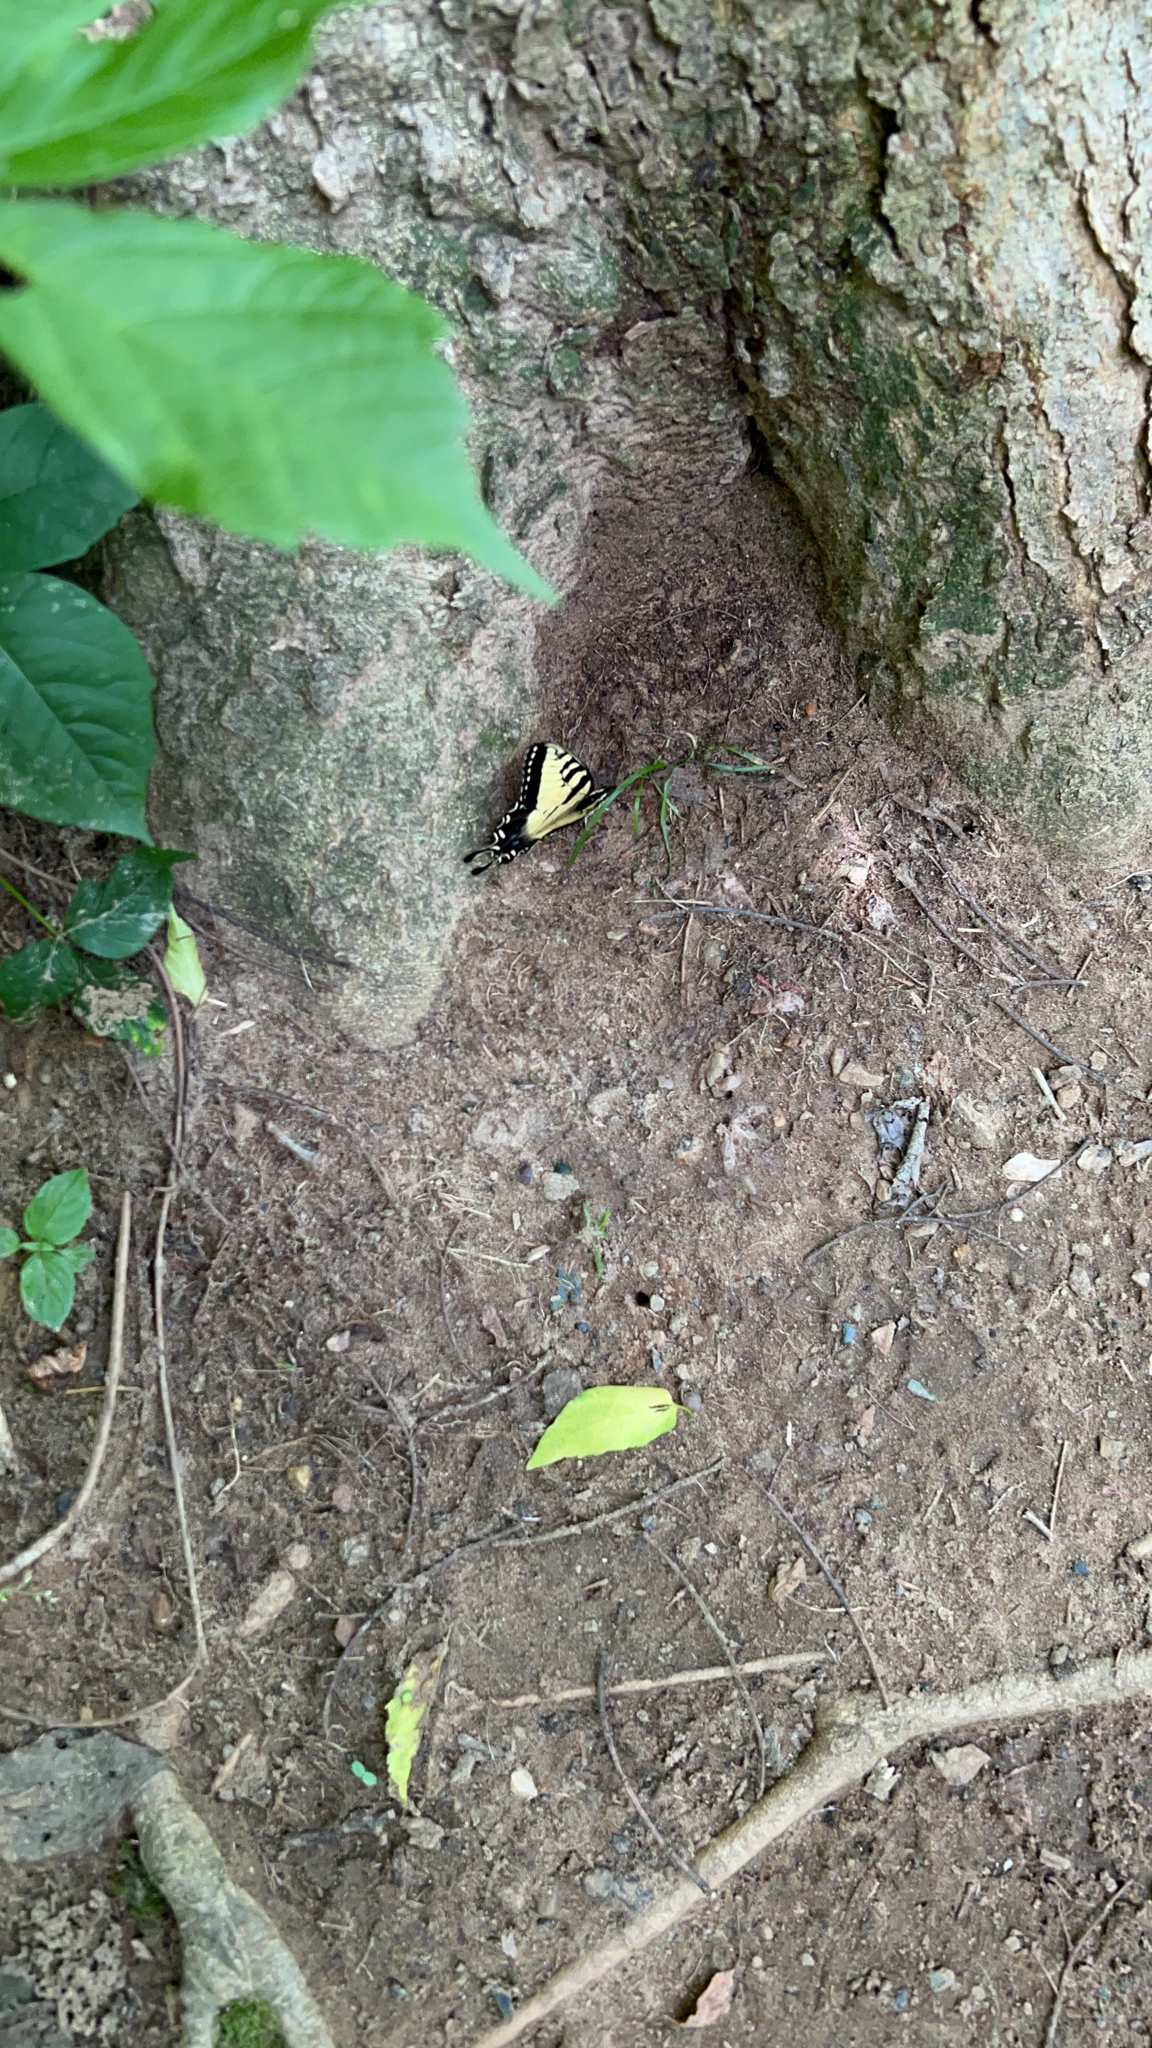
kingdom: Animalia
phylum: Arthropoda
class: Insecta
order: Lepidoptera
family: Papilionidae
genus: Papilio
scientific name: Papilio glaucus
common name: Tiger swallowtail
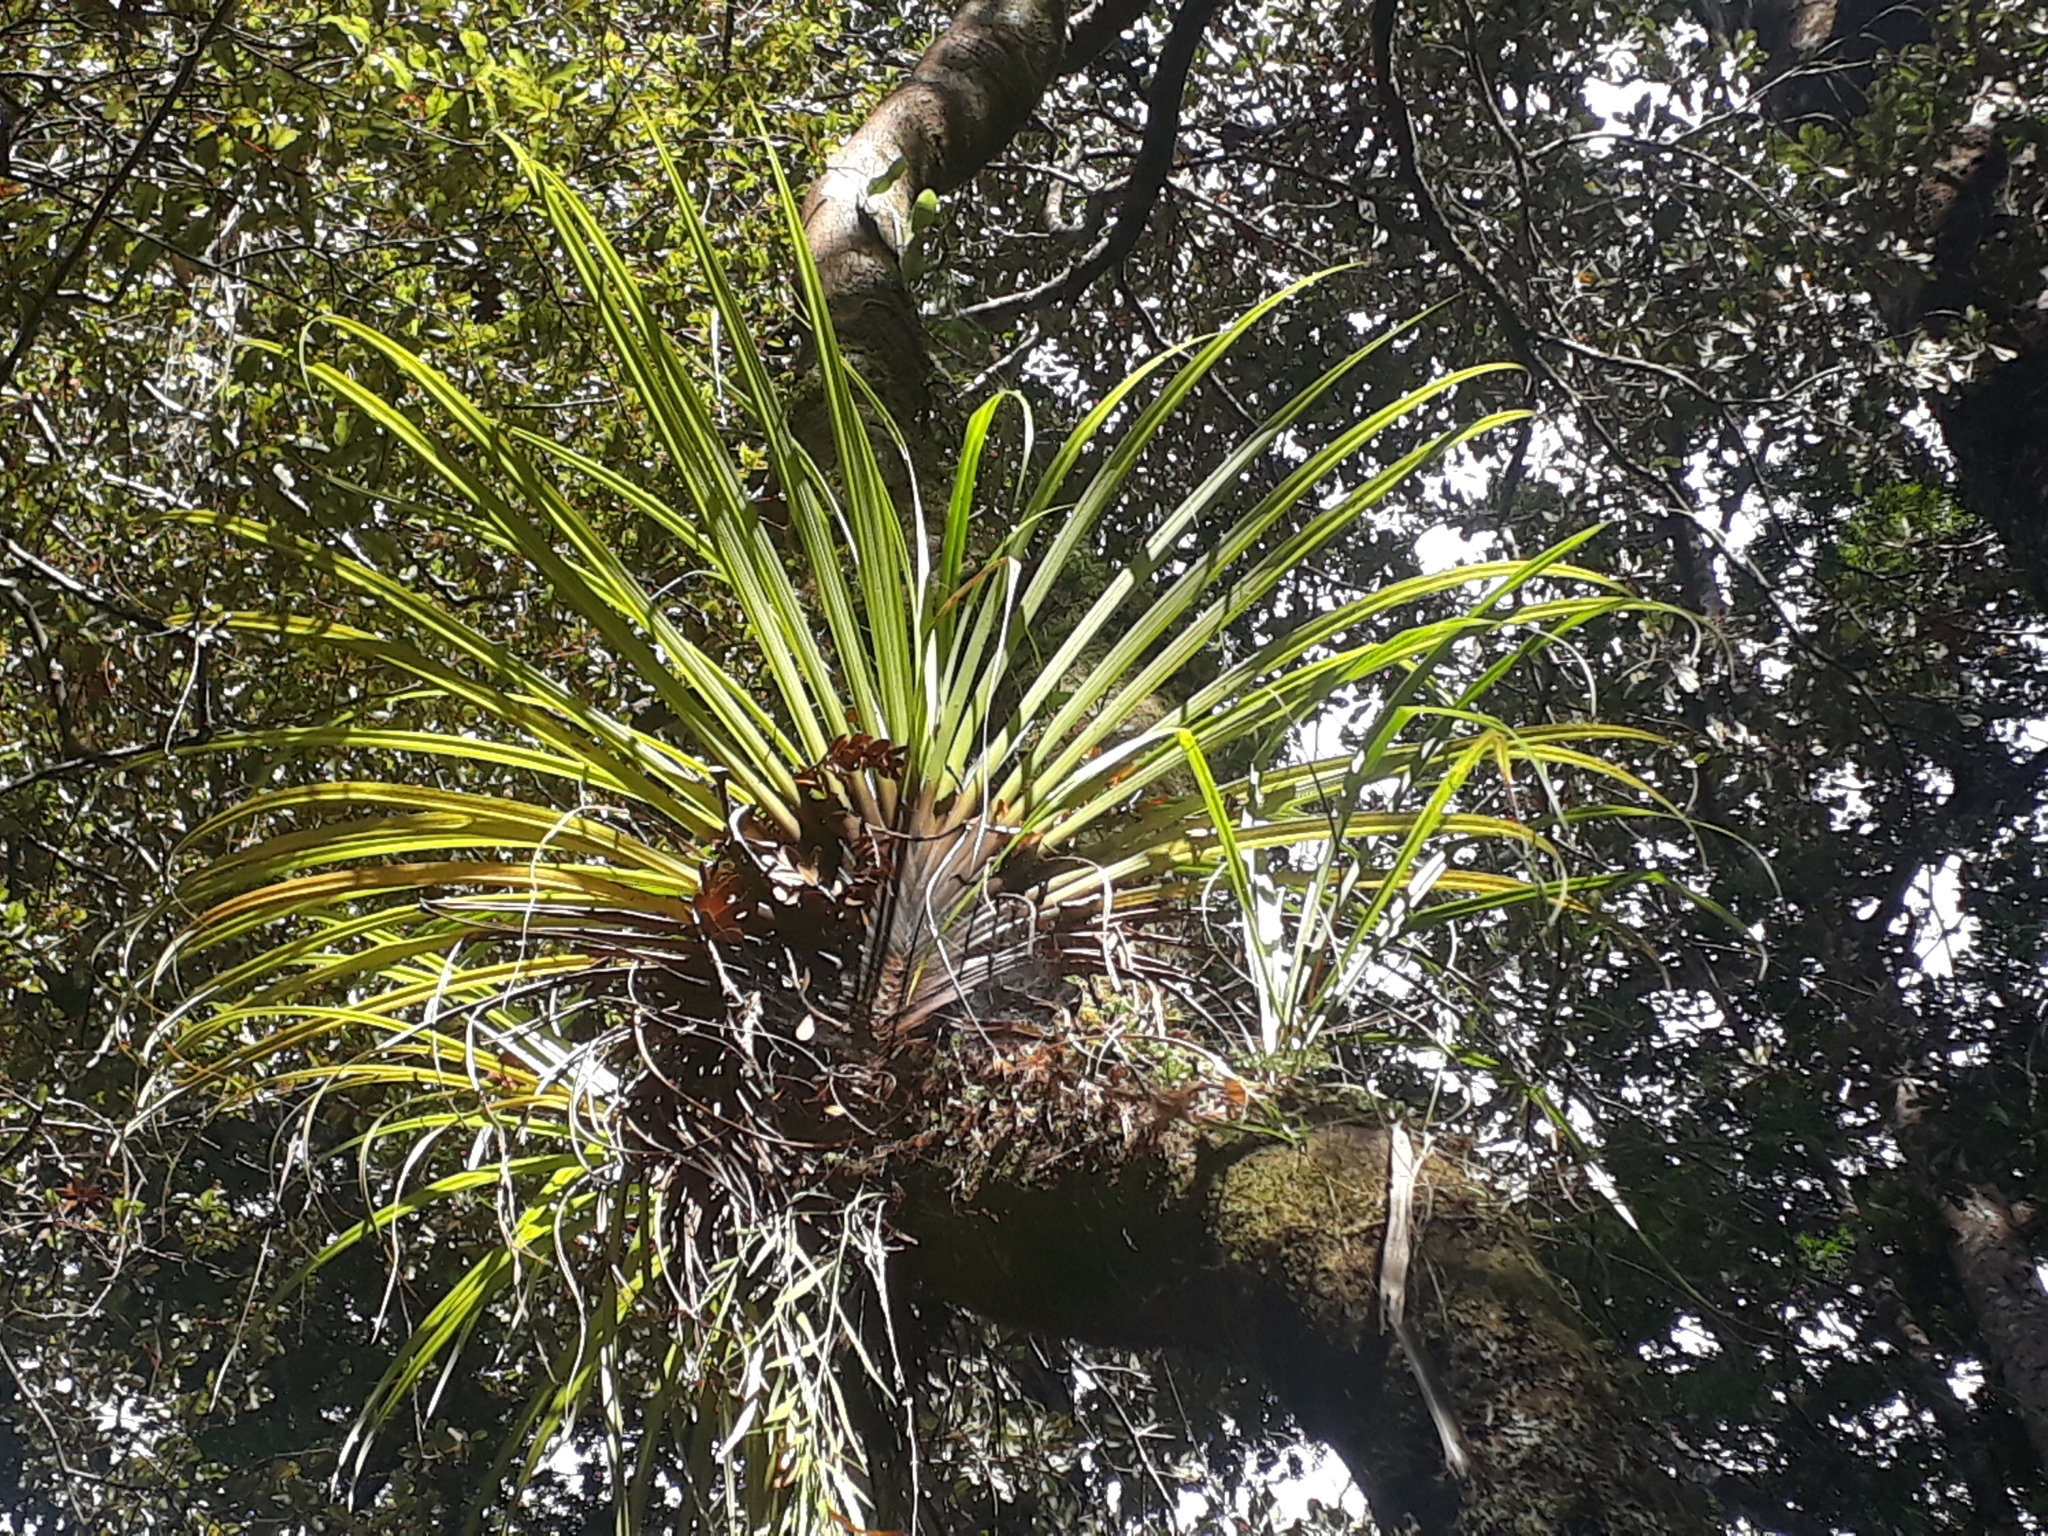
· · · ·
▶ **Requirements**: Can you rewrite all the rows with "common name" swapped for "vernacular name", keeping everything else the same and leaving the pictures out?

▶ **Task result**:
kingdom: Animalia
phylum: Arthropoda
class: Insecta
order: Lepidoptera
family: Papilionidae
genus: Papilio
scientific name: Papilio glaucus
vernacular name: Tiger swallowtail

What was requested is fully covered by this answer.